I hunker beside a stalled SUV for one last look back at the hotel. A nondescript two-story white rectangle among a cluster of other nondescript white rectangles. Only four miles from the huge hole that used to be Camp Haven, we nicknamed it the Walker Hotel, in honor of the architect of that huge hole. Sullivan told us the hotel was her and Evan’s prearranged rendezvous point. I thought it was too close to the scene of the crime, too difficult to defend, and anyway, Evan Walker was dead: It takes two to rendezvous, I reminded Zombie. I was overruled. If Walker really was one of them, he may have found a way to survive.

“How?” I asked.

“There were escape pods,” Sullivan said.

“So?”

Her eyebrows came together. She took a deep breath. “So . . . he could have escaped in one.”
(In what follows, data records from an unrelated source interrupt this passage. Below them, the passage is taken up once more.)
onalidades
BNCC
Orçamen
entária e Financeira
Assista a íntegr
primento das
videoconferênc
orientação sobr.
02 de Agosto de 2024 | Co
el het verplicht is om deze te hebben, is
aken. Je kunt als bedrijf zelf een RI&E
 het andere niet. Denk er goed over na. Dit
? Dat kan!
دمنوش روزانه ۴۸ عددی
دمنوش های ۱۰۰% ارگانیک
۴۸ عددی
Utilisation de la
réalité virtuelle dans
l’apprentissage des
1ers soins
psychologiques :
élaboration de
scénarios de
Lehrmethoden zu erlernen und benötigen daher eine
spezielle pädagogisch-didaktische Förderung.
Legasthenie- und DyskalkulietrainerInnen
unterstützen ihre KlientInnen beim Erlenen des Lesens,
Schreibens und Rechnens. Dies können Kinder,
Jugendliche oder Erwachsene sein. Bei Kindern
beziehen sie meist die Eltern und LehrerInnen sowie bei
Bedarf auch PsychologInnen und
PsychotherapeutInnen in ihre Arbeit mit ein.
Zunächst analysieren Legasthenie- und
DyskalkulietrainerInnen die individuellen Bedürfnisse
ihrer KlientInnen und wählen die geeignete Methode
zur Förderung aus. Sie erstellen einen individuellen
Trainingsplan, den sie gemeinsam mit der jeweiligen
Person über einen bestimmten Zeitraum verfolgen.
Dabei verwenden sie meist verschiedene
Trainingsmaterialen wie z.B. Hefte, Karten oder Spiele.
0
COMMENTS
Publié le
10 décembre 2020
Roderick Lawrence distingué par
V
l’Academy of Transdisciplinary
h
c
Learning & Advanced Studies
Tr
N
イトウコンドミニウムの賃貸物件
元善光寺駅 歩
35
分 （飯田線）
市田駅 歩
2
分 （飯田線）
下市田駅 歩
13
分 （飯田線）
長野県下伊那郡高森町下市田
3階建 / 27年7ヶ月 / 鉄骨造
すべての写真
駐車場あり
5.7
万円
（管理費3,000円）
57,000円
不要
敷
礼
I looked at her. She looked back. Neither of us said anything. Then Zombie said, “Well, we have to take shelter somewhere, Ringer.” He hadn’t found the brochure for the caverns yet. “And we should give him the benefit of the doubt.”

“The benefit of what doubt?” I asked.

“That he is who he says he is.” Zombie looked at Sullivan, who was still glaring at me. “That he’ll keep his promise.”

“He promised he’d find me,” she explained.

“I saw the cargo plane,” I said. “I didn’t see an escape pod.”

Beneath the freckles, Sullivan was blushing. “Just because you didn’t see one . . .”

I turned to Zombie. “This doesn’t make sense. A being thousands of years more advanced than us turns on its own kind—for what?”

“I wasn’t filled in on the why part,” Zombie said, half smiling.

“His whole story is strange,” I said. “Pure consciousness occupying a human body—if they don’t need bodies, they don’t need a planet.”

“Maybe they need the planet for something else.” Zombie was trying hard.

“Like what? Raising livestock? A vacation getaway?” Something else was bothering me, a nagging little voice that said, Something doesn’t add up. But I couldn’t pin down what that something was. Every time I chased after it, it skittered away.

“There wasn’t time to go into all the details,” Sullivan snapped. “I was sort of focused on rescuing my baby brother from a death camp.”

I let it go. Her head looked like it was about to explode.